Sabtu, 22 Oktober 2016

Jarak

Lalu datang kamu di hadapanku. Sejak saat itu, kita tahu, kita akan terhalang dan rindu menjadi perantara.

Kita tahu semua ini akan terjadi. Tidak, kamu yang hebat. Diantara hujaman kesibukanmu masih terbesit di pikiranmu diriku. Masih melayang kata "rindu" di balik ribut yang mengacak-acak pikiranmu.

Aku ingin kamu melihat lukisan yang aku lihat
Aku ingin kamu mendengar lagu yang sedang aku putar
Aku ingin kamu mencicipi makanan yang kumakan

Aku ingin kamu ikut menikmati semua hal yang membuatku senang hari ini.

Seharusnya ada yang menunggu di setiap hari Minggu andai jarak tidak menjadi penentu.

Harusnya aku dan kamu melebur menjadi kita tanpa harus berpaku pada waktu.
Dipeluk rindu kau berbisik "kapan?"
Disergap ragu ku menjawab "akan."

 Harusnya, ingin, dan rindu seperti kosakata baru yang memeluk erat pada kata "kita".

Mereka bilang, "jarak tidak berarti, saat seseorang berarti segalanya" atau "jangan benci pada jarak. Berkat jarak, rindu terjadi" adalah ucapan orang dungu.

Tau apa sih mereka soal rindu?

Di setiap kesempatan kita berjumpa, tentang kita berdua yang merasa obrolan malam itu masih terlalu cepat untuk diakhiri.

Dan kamu tidak ada di sini hari ini membuat aku hanya bisa senang seadanya.

Bahagia setengah hati.

Terima kasih atas cinta yang benar-benar gila.

-23

Jumat, 21 Oktober 2016

Dirimu dan Puisi

Dirimu dan puisi,
Dan beberapa perihal yang mungkin tidak bisa terjawab.
Yang menolak untuk dibaca, namun enggan untuk pergi.

Dirimu bagai rahasia di balik bait-bait puisi.
Selalu bersembunyi di antara huruf-huruf pujian yang tak harap untuk ditemukan.

Selasa, 18 Oktober 2016

Spasi

Lampu itu menembus sepasang jendela. Kugenggam erat pensilku. Malam ini begitu syahdu. Hamparan bintang bernyanyi tuk bulan dengan gemerlap cahayanya. Dan sebuah memori yang beku di ruang hampa


Tatapanku kosong

Kertas itu tetap saja sepi akan kata. Seakan tidak mau menjalin hubungan dengan goresan pensil. Perasaan pilu menggerogoti tengah malamku.

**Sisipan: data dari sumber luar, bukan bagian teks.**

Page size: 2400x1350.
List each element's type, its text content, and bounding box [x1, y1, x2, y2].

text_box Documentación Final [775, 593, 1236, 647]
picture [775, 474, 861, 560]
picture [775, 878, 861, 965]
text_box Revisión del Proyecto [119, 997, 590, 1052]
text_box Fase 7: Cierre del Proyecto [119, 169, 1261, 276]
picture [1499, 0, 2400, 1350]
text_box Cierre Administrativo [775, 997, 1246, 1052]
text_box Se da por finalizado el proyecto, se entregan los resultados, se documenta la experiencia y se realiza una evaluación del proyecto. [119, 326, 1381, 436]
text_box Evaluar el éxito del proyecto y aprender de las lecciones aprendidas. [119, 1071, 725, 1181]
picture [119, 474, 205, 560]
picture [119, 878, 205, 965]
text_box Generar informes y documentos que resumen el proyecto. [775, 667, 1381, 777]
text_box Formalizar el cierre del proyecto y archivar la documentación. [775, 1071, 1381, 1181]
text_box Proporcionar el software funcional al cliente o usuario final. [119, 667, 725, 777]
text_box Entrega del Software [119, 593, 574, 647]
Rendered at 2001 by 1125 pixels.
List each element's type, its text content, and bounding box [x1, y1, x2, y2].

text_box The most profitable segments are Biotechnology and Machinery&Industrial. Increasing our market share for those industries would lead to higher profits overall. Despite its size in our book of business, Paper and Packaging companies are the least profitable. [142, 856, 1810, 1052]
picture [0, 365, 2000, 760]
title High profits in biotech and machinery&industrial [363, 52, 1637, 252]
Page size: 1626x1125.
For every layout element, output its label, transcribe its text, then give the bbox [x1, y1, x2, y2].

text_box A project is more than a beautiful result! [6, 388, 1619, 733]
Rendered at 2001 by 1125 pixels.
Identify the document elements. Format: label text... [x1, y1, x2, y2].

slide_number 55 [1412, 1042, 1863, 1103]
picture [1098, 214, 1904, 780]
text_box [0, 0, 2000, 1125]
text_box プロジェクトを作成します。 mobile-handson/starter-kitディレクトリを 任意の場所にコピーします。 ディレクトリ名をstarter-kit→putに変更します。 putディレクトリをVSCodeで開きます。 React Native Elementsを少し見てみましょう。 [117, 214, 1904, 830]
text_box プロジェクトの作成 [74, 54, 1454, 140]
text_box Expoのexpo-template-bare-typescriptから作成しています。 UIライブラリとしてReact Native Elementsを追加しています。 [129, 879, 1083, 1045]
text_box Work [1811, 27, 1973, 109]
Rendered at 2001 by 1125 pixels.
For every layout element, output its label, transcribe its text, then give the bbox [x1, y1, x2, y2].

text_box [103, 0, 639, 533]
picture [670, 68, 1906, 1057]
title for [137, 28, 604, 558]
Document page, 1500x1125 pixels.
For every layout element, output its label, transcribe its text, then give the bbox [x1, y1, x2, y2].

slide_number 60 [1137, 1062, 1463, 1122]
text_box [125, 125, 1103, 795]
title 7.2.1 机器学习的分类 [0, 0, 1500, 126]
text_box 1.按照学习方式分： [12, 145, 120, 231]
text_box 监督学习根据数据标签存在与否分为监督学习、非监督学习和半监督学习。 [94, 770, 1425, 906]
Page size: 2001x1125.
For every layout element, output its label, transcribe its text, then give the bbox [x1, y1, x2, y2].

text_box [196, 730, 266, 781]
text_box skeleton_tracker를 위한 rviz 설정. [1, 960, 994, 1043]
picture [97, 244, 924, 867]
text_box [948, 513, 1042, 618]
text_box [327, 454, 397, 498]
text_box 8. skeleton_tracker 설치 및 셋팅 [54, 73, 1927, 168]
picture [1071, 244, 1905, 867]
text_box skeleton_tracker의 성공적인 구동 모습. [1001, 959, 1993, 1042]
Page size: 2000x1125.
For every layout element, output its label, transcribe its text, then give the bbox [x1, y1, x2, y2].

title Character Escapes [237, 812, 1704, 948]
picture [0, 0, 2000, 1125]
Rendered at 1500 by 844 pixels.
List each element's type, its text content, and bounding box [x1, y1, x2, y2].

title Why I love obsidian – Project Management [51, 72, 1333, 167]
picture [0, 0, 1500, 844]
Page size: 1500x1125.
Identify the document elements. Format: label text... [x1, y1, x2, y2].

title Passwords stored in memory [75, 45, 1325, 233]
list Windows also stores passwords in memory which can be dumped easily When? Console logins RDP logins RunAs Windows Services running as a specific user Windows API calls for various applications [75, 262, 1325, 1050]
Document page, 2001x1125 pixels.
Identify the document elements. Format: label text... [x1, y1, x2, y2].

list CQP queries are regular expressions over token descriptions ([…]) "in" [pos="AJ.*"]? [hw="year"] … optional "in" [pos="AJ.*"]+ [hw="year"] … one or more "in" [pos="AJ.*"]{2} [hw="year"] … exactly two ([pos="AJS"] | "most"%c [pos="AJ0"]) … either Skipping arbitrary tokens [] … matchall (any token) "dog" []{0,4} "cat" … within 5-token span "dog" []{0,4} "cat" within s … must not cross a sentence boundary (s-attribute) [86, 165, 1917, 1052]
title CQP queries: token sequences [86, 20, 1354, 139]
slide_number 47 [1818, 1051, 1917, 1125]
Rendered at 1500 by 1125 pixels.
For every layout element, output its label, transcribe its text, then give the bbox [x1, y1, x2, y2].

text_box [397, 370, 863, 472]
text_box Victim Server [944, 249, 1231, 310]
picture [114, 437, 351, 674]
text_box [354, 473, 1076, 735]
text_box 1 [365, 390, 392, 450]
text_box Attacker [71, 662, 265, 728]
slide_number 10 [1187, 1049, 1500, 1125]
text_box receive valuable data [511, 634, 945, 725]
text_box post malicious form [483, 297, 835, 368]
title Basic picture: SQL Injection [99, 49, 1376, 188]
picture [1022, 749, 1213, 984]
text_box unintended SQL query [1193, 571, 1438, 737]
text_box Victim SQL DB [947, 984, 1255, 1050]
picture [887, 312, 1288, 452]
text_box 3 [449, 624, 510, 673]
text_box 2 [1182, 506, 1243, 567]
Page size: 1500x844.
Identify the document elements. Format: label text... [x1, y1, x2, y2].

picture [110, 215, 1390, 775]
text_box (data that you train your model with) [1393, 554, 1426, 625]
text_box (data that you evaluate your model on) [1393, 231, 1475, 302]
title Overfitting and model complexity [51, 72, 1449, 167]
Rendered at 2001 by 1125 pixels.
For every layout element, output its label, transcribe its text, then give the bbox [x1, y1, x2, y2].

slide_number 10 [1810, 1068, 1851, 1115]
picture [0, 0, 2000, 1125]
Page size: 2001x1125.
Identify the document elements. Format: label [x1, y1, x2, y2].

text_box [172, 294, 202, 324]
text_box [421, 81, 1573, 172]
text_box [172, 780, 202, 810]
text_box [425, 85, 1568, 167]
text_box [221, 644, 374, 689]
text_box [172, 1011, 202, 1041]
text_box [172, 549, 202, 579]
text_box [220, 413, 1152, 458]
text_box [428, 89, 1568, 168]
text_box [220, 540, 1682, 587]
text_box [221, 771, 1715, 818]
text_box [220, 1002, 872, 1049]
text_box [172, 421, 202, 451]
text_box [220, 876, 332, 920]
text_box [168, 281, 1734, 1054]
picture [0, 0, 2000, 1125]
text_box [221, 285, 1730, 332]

Semoga saja begitu juga dengan dirimu.


Akhirnya tertulis semua di kertas,

Aku kamu.


Dipisahkan oleh sebuah spasi

Mungkin itu yang harusnya kita lakukan 2 tahun lalu. Layaknya burung berkicau di pagi hari dan hinggap di ranting pohon saat makan siang.


Bukan ini, sama sekali bukan.

Kamu yang selalu dekat denganku. Tidak ada ruang untuk bergerak. Kamu selalu ada dimana-mana. Bagai napi yang terperangkap di bilik penjara.


Seindah apapun huruf terakhir, akan kah itu akan bermakna jika tak ada jeda? Dapatkah ia dimengerti jika tak ada spasi?


Bukankah kita bisa bergerak jika ada jarak? Dan saling menyayang bila ada ruang? Kasih sayang akan membawa dua orang semakin berdekatan, tapi ia tak ingin mencekik.


Seperti yang orang lain katakan,

Bunga tidak akan hidup di ruang sempit.